There are also scenarios that expect to install everything and then either disconnect the internet or make all the packages read-only, so if you’re going to do anything on first use, be very clear about it and provide a way to trigger it directly.

Still, I’d prefer essential data to be in the wheel such that a wheel cache can then be installed without network access and everything works. If that means your wheel is going to exceed PyPI’s limits, then you’ve probably got to just document that it’s downloaded or generated later.

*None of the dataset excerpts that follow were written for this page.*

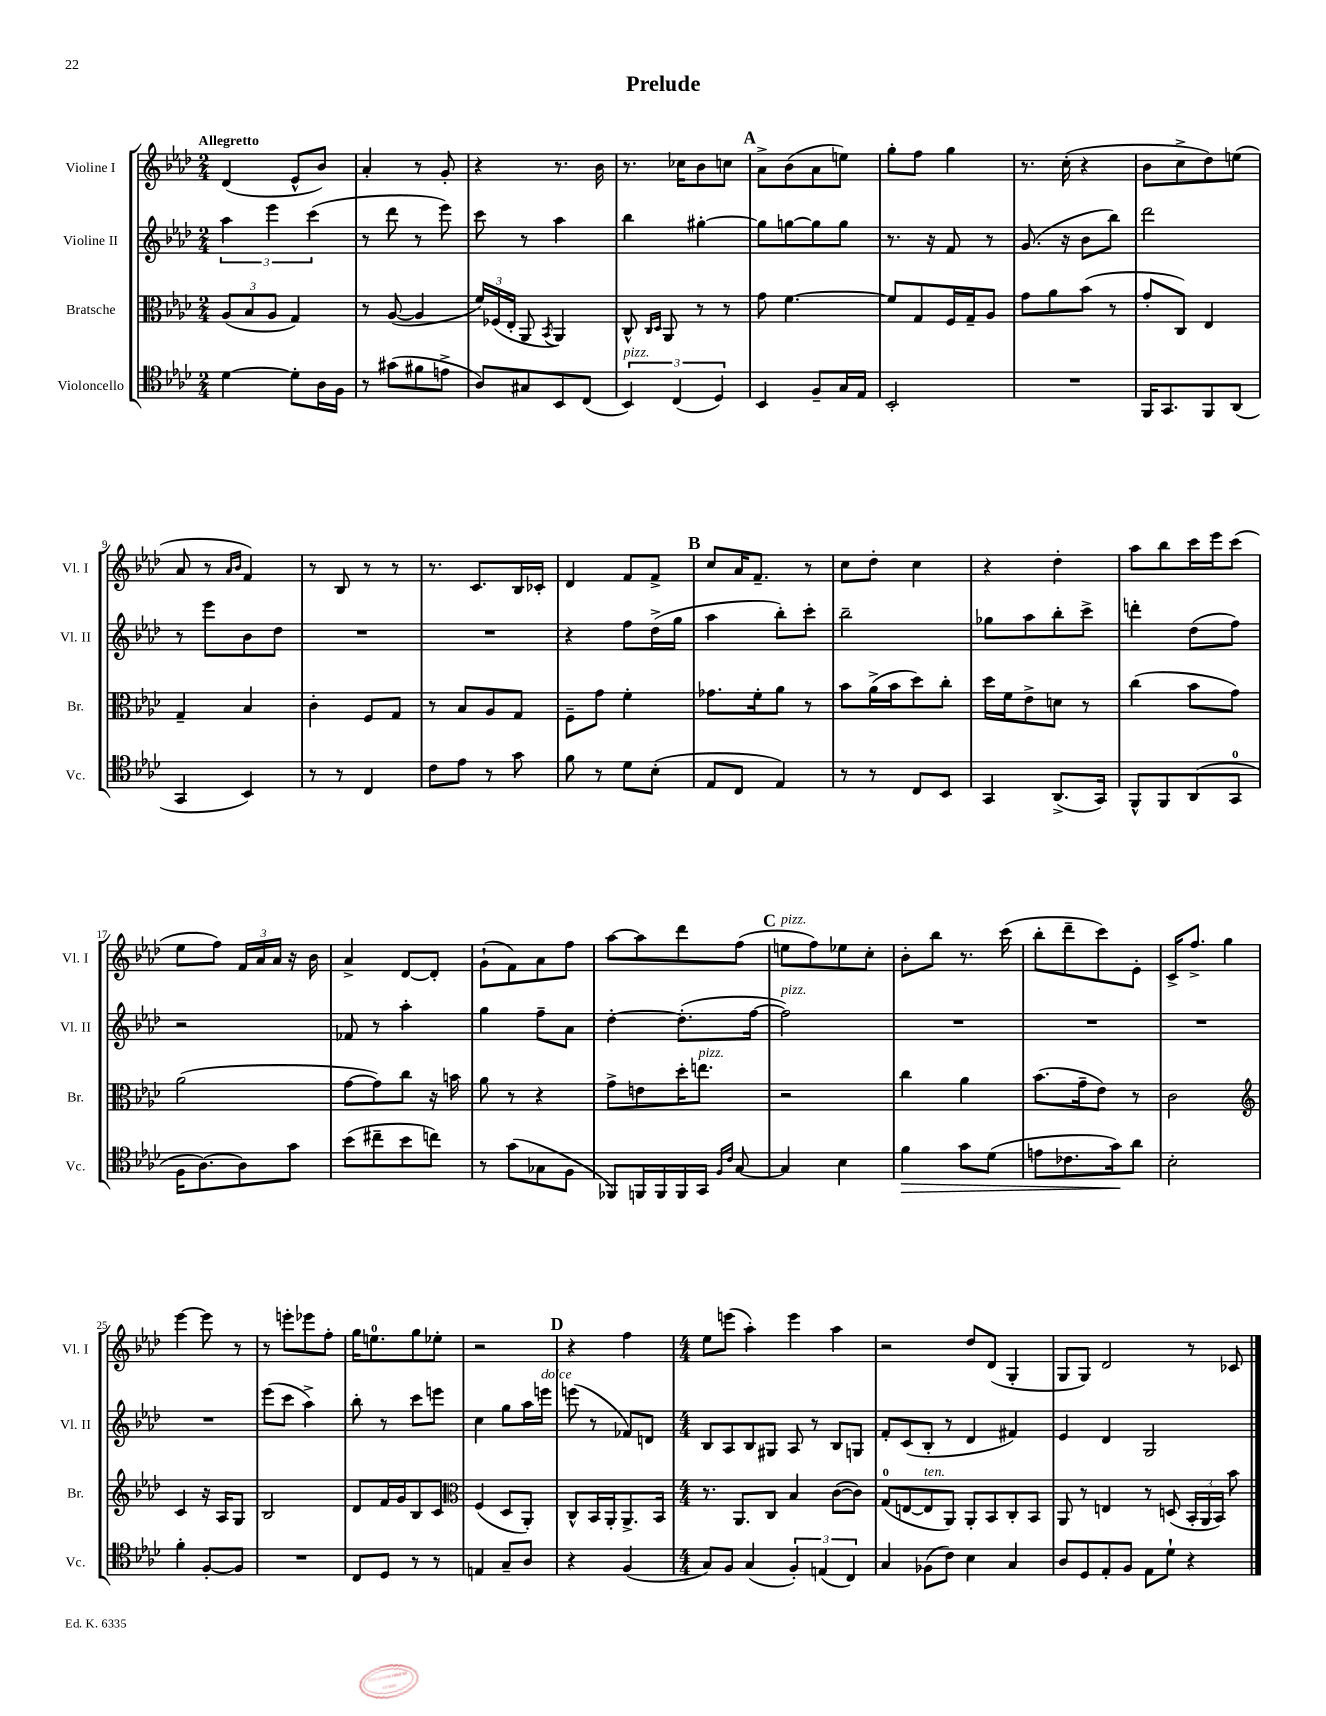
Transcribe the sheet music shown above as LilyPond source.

\header { title = "Prelude" }
<<
\new StaffGroup <<
\new Staff = "s0" \with { instrumentName = "Violine I" shortInstrumentName = "Vl. I" } {
    \clef treble \key aes \major \numericTimeSignature \time 2/4 \tempo "Allegretto"
    \autoBeamOff des'4( ees'8[-^ bes'8]) |
    aes'4-. r8 g'8-. |
    r4 r8. bes'16 |
    r8. ces''16[ bes'8 c''8] |
    \mark \markup { \bold "A" } aes'8[-> bes'8( aes'8 e''8]) |
    g''8[-. f''8] g''4 |
    r8. c''16-.( r4 |
    bes'8[ c''8-> des''8) e''8]( |
    aes'8 r8 \grace { aes'16[ bes'16] } f'4) |
    r8 bes8 r8 r8 |
    r8. c'8.[ bes16 ces'16]-. |
    des'4 f'8[ f'8]-> |
    \mark \markup { \bold "B" } c''8[ aes'16 f'8.]-- r8 |
    c''8[ des''8]-. c''4 |
    r4 des''4-. |
    aes''8[ bes''8 c'''16 ees'''16 c'''8]( |
    ees''8[ f''8]) \tuplet 3/2 { f'16[ aes'16 aes'16] } r16 bes'16 |
    aes'4-> des'8[~ des'8]-. |
    g'8[-!( f'8) aes'8 f''8] |
    aes''8[~ aes''8 des'''8 f''8]( |
    \mark \markup { \bold "C" } e''8[^\markup { \italic "pizz." } f''8) ees''8 c''8]-. |
    bes'8[-. bes''8] r8. c'''16( |
    bes''8[-. des'''8-- c'''8) ees'8]-. |
    c'16[-> f''8.]-> g''4 |
    ees'''4~ ees'''8 r8 |
    r8 e'''8[-. ees'''8 f''8]-. |
    g''16[ e''8.-0 g''8 ees''8]-. |
    r2 |
    \mark \markup { \bold "D" } r4 f''4 |
    \numericTimeSignature \time 4/4 ees''8[ e'''8]( aes''4-.) e'''4 aes''4 |
    r2 des''8[ des'8]( g4-. |
    g8[ g8]) des'2 r8 ces'8 \bar "|." |
}
\new Staff = "s1" \with { instrumentName = "Violine II" shortInstrumentName = "Vl. II" } {
    \clef treble \key aes \major \numericTimeSignature \time 2/4
    \autoBeamOff \tuplet 3/2 { aes''4 ees'''4 c'''4( } |
    r8 des'''8 r8 ees'''8) |
    c'''8 r8 aes''4 |
    bes''4 gis''4~-. |
    \mark \markup { \bold "A" } gis''8[ g''8~ g''8 g''8] |
    r8. r16 f'8 r8 |
    g'8.( r16 bes'8[ bes''8]) |
    des'''2 |
    r8 ees'''8[ bes'8 des''8] |
    R2 |
    R2 |
    r4 f''8[ des''16->( g''16] |
    \mark \markup { \bold "B" } aes''4 bes''8[-.) c'''8]-. |
    bes''2-- |
    ges''8[ aes''8 bes''8-. c'''8]-> |
    d'''4-. des''8[( f''8]) |
    r2 |
    fes'8 r8 aes''4-. |
    g''4 f''8[-- aes'8] |
    des''4~-. des''8.[-.( f''16]~ |
    \mark \markup { \bold "C" } f''2^\markup { \italic "pizz." }) |
    R2 |
    R2 |
    R2 |
    R2 |
    ees'''8[( c'''8] aes''4->) |
    bes''8-. r8 c'''8[ e'''8] |
    c''4 g''8[ aes''16 e'''16]^\markup { \italic "dolce" } |
    \mark \markup { \bold "D" } e'''8( r8 fes'8[) d'8] |
    \numericTimeSignature \time 4/4 bes8[ aes8 bes8 gis8] aes8 r8 bes8[ g8] |
    f'8[-. c'8( bes8]-. r8 des'4 fis'4) |
    ees'4 des'4 g2 \bar "|." |
}
\new Staff = "s2" \with { instrumentName = "Bratsche" shortInstrumentName = "Br." } {
    \clef alto \key aes \major \numericTimeSignature \time 2/4
    \autoBeamOff \tuplet 3/2 { aes8[( bes8 aes8] } g4) |
    r8 aes8~( aes4 |
    \tuplet 3/2 { f'16[) fes16( ees16]-. } aes,8 \acciaccatura { bes,8 } aes,4) |
    c8-^ \grace { c16[ des16] } aes,8 r8 r8 |
    \mark \markup { \bold "A" } g'8 f'4.~ |
    f'8[ g8 f16 g16-- aes8] |
    g'8[ aes'8 bes'8]( r8 |
    g'8[-. c8]) ees4 |
    g4-- bes4 |
    c'4-. f8[ g8] |
    r8 bes8[ aes8 g8] |
    f8[-- g'8] f'4-. |
    \mark \markup { \bold "B" } ges'8.[ f'16-. aes'8] r8 |
    bes'8[ aes'16->( bes'16 des''8) c''8]-. |
    des''16[ f'16 ees'8-> d'8] r8 |
    c''4( bes'8[ g'8]) |
    aes'2( |
    g'8[~ g'8) c''8] r16 b'16 |
    aes'8 r8 r4 |
    g'8[-> e'8 des''16-. e''8.]^\markup { \italic "pizz." } |
    \mark \markup { \bold "C" } r2 |
    c''4 aes'4 |
    bes'8.[( g'16-- ees'8]) r8 |
    c'2 |
    \clef treble c'4 r16 aes16[ g8] |
    bes2 |
    des'8[ f'16 g'16 bes8 c'8] |
    \clef alto f4( des8[ aes,8]-.) |
    \mark \markup { \bold "D" } c8[-^ bes,16 aes,16-. aes,8.-> bes,16] |
    \numericTimeSignature \time 4/4 r8. aes,8.[ c8] bes4 c'8[~( c'8]) |
    g8[-0( e8~ e8^\markup { \italic "ten." } aes,8]) aes,8[-. bes,8 c8-. bes,8] |
    aes,8 r8 e4 r8 d8( \tuplet 3/2 { bes,16[-. aes,16 bes,16]) } bes'8 \bar "|." |
}
\new Staff = "s3" \with { instrumentName = "Violoncello" shortInstrumentName = "Vc." } {
    \clef tenor \key aes \major \numericTimeSignature \time 2/4
    \autoBeamOff des'4~ des'8[-. aes16 f16] |
    r8 gis'8[( fis'8 e'8]-> |
    aes8[) gis8 bes,8 c8]( |
    \tuplet 3/2 { bes,4^\markup { \italic "pizz." }) c4( des4) } |
    \mark \markup { \bold "A" } bes,4 f8[-- g16 ees16] |
    bes,2-. |
    R2 |
    f,16[ g,8. f,8 aes,8]( |
    g,4 bes,4) |
    r8 r8 c4 |
    c'8[ ees'8] r8 g'8 |
    f'8 r8 des'8[ bes8]-.( |
    \mark \markup { \bold "B" } ees8[ c8] ees4) |
    r8 r8 c8[ bes,8] |
    g,4 aes,8.[->( g,16]) |
    f,8[-^ f,8 aes,8( g,8]-0 |
    f16[ aes8.~) aes8 g'8] |
    bes'8[( cis''8-- bes'8 c''8]) |
    r8 g'8[( ges8 f8] |
    fes,8[) f,16 f,16 f,16 g,16] \grace { f16[ c'16] } g8~ |
    \mark \markup { \bold "C" } g4 bes4 |
    f'4\> g'8[ des'8]( |
    e'8[ ces'8. g'16\!) aes'8] |
    bes2-. |
    f'4-. f8[~-. f8] |
    R2 |
    c8[ des8] r8 r8 |
    e4 g8[-- aes8] |
    \mark \markup { \bold "D" } r4 f4( |
    \numericTimeSignature \time 4/4 g8[) f8] g4( \tuplet 3/2 { f4-.) e4( c4) } |
    g4 fes8[( c'8]) bes4 g4 |
    aes8[ des8 ees8-. f8] ees8[ des'8]-! r4 \bar "|." |
}
>>
>>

As for git, enable git-lfs (large file storage) and don’t worry about large files :slight_smile:

3 Likes

I’d have to unravel a lot of what happens behind the scenes, because it is the pydata sparse library saving the files, which are sparse matrices. Their documentation says that their save_npz files are not compatible with SciPy’s save_npz, even though both use the .npz format. They also say their binary format is not stable, which may also be the source of those warnings I mentioned earlier. I could test it and see if things break.

I’d hate to see the git diff if the 700 KB data file ever changed, though :smiley:

back in the day, before wheels and plain old setup.py, I would have suggested that you could build the files on installation, rather than on first use – they you get to have them built on your user’s machine, and with the right versions of everything. Now, I’m not so sure.

Is this a pure-python package? that is, no compiled extensions? If so I think you could still distribute as source dist only, and have the files built on install.

(though I’ve lost track – pip now builds a wheel, and then installs that, so maybe not?)

Otherwise, you could inform your users to run a “setup” script after installing by hand – as a user that has permissions to install into the dir the package has been installed into.

BTW: Not Putting binary files in git is recommendation, not a hard requirement. As a rule, if they are not too huge, and don’t change often, it’s fine. Though maybe you are on the edge of “too huge” here – do they change often?

1 Like

No compiled extensions, for now at least.

I’ve deliberately avoided changing them. They were uploaded to GitHub once in 2019 and they still work.